## WHAT IS REQUIRED
Keeping every character in place, output all the data.

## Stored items
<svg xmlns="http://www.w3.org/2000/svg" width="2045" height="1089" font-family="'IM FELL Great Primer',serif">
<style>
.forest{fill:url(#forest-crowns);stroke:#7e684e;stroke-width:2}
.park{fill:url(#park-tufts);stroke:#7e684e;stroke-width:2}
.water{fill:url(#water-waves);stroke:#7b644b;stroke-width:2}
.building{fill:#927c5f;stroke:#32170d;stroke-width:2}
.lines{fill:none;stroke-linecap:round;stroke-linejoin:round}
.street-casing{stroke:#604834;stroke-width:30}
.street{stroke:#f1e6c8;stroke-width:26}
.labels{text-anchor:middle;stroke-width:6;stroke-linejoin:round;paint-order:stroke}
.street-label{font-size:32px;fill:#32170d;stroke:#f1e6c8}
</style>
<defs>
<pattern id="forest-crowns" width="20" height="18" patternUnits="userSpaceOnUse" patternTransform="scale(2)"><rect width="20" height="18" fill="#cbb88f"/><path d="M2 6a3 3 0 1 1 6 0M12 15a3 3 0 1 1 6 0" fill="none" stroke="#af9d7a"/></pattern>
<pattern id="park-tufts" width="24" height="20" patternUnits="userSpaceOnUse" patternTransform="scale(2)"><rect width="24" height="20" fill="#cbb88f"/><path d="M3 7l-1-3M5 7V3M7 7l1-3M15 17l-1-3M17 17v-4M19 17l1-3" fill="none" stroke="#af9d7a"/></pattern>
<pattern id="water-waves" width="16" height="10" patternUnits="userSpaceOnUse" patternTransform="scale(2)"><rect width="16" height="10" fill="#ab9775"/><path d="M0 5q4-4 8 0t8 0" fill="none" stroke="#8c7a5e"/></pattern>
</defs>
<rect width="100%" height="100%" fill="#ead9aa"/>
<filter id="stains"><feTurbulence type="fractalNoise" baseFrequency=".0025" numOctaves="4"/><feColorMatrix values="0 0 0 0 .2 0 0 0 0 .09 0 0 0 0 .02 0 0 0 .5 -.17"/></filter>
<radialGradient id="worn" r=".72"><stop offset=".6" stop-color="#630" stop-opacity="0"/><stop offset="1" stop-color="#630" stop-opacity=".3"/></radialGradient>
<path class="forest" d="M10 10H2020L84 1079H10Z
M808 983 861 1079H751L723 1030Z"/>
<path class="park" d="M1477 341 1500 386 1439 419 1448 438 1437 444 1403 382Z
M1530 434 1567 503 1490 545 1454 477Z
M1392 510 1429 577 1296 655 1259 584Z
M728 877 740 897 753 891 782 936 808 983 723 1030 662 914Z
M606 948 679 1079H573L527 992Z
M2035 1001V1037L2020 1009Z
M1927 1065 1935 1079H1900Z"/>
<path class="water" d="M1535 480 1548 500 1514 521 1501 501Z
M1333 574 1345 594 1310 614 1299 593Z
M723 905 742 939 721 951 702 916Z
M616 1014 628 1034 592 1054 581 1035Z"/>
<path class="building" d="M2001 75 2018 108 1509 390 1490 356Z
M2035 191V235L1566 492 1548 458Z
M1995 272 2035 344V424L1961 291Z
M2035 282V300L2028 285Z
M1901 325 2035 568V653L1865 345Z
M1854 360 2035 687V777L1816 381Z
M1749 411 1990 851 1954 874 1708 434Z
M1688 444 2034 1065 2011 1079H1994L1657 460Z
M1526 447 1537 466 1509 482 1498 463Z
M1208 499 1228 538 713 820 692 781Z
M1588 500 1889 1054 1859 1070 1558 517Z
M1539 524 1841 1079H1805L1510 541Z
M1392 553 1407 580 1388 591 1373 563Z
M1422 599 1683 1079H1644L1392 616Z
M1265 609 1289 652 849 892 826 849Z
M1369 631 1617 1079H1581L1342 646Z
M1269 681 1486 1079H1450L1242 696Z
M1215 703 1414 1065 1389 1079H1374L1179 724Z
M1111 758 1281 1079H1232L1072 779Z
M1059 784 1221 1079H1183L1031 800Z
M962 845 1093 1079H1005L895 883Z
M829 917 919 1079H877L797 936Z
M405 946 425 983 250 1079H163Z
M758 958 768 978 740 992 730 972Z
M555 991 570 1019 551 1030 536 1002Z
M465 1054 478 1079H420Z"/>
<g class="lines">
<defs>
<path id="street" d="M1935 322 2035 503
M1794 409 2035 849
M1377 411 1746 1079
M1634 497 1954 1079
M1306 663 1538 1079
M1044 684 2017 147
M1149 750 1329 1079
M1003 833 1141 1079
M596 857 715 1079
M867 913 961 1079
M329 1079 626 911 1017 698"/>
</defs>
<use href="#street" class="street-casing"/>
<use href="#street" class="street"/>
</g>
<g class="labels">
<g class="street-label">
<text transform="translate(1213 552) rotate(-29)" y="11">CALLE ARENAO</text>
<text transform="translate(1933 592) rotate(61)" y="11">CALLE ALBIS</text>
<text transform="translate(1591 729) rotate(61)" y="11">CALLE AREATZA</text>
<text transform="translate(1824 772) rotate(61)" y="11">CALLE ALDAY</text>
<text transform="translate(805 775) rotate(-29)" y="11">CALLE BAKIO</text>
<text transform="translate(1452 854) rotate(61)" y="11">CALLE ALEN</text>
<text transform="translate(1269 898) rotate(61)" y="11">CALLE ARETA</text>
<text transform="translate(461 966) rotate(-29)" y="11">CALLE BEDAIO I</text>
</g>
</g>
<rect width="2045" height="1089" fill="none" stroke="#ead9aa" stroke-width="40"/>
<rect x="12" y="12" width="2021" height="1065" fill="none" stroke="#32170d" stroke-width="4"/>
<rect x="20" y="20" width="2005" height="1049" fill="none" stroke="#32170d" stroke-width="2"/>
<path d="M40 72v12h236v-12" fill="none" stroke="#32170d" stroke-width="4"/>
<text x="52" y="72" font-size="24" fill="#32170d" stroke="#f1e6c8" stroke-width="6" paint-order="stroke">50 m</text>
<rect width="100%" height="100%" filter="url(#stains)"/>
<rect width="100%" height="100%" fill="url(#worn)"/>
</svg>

## YOUR RESPONSE
<svg xmlns="http://www.w3.org/2000/svg" width="2045" height="1089" font-family="'IM FELL Great Primer',serif">
<style>
.forest{fill:url(#forest-crowns);stroke:#7e684e;stroke-width:2}
.park{fill:url(#park-tufts);stroke:#7e684e;stroke-width:2}
.water{fill:url(#water-waves);stroke:#7b644b;stroke-width:2}
.building{fill:#927c5f;stroke:#32170d;stroke-width:2}
.lines{fill:none;stroke-linecap:round;stroke-linejoin:round}
.street-casing{stroke:#604834;stroke-width:30}
.street{stroke:#f1e6c8;stroke-width:26}
.labels{text-anchor:middle;stroke-width:6;stroke-linejoin:round;paint-order:stroke}
.street-label{font-size:32px;fill:#32170d;stroke:#f1e6c8}
</style>
<defs>
<pattern id="forest-crowns" width="20" height="18" patternUnits="userSpaceOnUse" patternTransform="scale(2)"><rect width="20" height="18" fill="#cbb88f"/><path d="M2 6a3 3 0 1 1 6 0M12 15a3 3 0 1 1 6 0" fill="none" stroke="#af9d7a"/></pattern>
<pattern id="park-tufts" width="24" height="20" patternUnits="userSpaceOnUse" patternTransform="scale(2)"><rect width="24" height="20" fill="#cbb88f"/><path d="M3 7l-1-3M5 7V3M7 7l1-3M15 17l-1-3M17 17v-4M19 17l1-3" fill="none" stroke="#af9d7a"/></pattern>
<pattern id="water-waves" width="16" height="10" patternUnits="userSpaceOnUse" patternTransform="scale(2)"><rect width="16" height="10" fill="#ab9775"/><path d="M0 5q4-4 8 0t8 0" fill="none" stroke="#8c7a5e"/></pattern>
</defs>
<rect width="100%" height="100%" fill="#ead9aa"/>
<filter id="stains"><feTurbulence type="fractalNoise" baseFrequency=".0025" numOctaves="4"/><feColorMatrix values="0 0 0 0 .2 0 0 0 0 .09 0 0 0 0 .02 0 0 0 .5 -.17"/></filter>
<radialGradient id="worn" r=".72"><stop offset=".6" stop-color="#630" stop-opacity="0"/><stop offset="1" stop-color="#630" stop-opacity=".3"/></radialGradient>
<path class="forest" d="M10 10H2020L84 1079H10Z
M808 983 861 1079H751L723 1030Z"/>
<path class="park" d="M1477 341 1500 386 1439 419 1448 438 1437 444 1403 382Z
M1530 434 1567 503 1490 545 1454 477Z
M1392 510 1429 577 1296 655 1259 584Z
M728 877 740 897 753 891 782 936 808 983 723 1030 662 914Z
M606 948 679 1079H573L527 992Z
M2035 1001V1037L2020 1009Z
M1927 1065 1935 1079H1900Z"/>
<path class="water" d="M1535 480 1548 500 1514 521 1501 501Z
M1333 574 1345 594 1310 614 1299 593Z
M723 905 742 939 721 951 702 916Z
M616 1014 628 1034 592 1054 581 1035Z"/>
<path class="building" d="M2001 75 2018 108 1509 390 1490 356Z
M2035 191V235L1566 492 1548 458Z
M1995 272 2035 344V424L1961 291Z
M2035 282V300L2028 285Z
M1901 325 2035 568V653L1865 345Z
M1854 360 2035 687V777L1816 381Z
M1749 411 1990 851 1954 874 1708 434Z
M1688 444 2034 1065 2011 1079H1994L1657 460Z
M1526 447 1537 466 1509 482 1498 463Z
M1208 499 1228 538 713 820 692 781Z
M1588 500 1889 1054 1859 1070 1558 517Z
M1539 524 1841 1079H1805L1510 541Z
M1392 553 1407 580 1388 591 1373 563Z
M1422 599 1683 1079H1644L1392 616Z
M1265 609 1289 652 849 892 826 849Z
M1369 631 1617 1079H1581L1342 646Z
M1269 681 1486 1079H1450L1242 696Z
M1215 703 1414 1065 1389 1079H1374L1179 724Z
M1111 758 1281 1079H1232L1072 779Z
M1059 784 1221 1079H1183L1031 800Z
M962 845 1093 1079H1005L895 883Z
M829 917 919 1079H877L797 936Z
M405 946 425 983 250 1079H163Z
M758 958 768 978 740 992 730 972Z
M555 991 570 1019 551 1030 536 1002Z
M465 1054 478 1079H420Z"/>
<g class="lines">
<defs>
<path id="street" d="M1935 322 2035 503
M1794 409 2035 849
M1377 411 1746 1079
M1634 497 1954 1079
M1306 663 1538 1079
M1044 684 2017 147
M1149 750 1329 1079
M1003 833 1141 1079
M596 857 715 1079
M867 913 961 1079
M329 1079 626 911 1017 698"/>
</defs>
<use href="#street" class="street-casing"/>
<use href="#street" class="street"/>
</g>
<g class="labels">
<g class="street-label">
<text transform="translate(1213 552) rotate(-29)" y="11">CALLE ARENAO</text>
<text transform="translate(1933 592) rotate(61)" y="11">CALLE ALBIS</text>
<text transform="translate(1591 729) rotate(61)" y="11">CALLE AREATZA</text>
<text transform="translate(1824 772) rotate(61)" y="11">CALLE ALDAY</text>
<text transform="translate(805 775) rotate(-29)" y="11">CALLE BAKIO</text>
<text transform="translate(1452 854) rotate(61)" y="11">CALLE ALEN</text>
<text transform="translate(1269 898) rotate(61)" y="11">CALLE ARETA</text>
<text transform="translate(461 966) rotate(-29)" y="11">CALLE BEDAIO I</text>
</g>
</g>
<rect width="2045" height="1089" fill="none" stroke="#ead9aa" stroke-width="40"/>
<rect x="12" y="12" width="2021" height="1065" fill="none" stroke="#32170d" stroke-width="4"/>
<rect x="20" y="20" width="2005" height="1049" fill="none" stroke="#32170d" stroke-width="2"/>
<path d="M40 72v12h236v-12" fill="none" stroke="#32170d" stroke-width="4"/>
<text x="52" y="72" font-size="24" fill="#32170d" stroke="#f1e6c8" stroke-width="6" paint-order="stroke">50 m</text>
<rect width="100%" height="100%" filter="url(#stains)"/>
<rect width="100%" height="100%" fill="url(#worn)"/>
</svg>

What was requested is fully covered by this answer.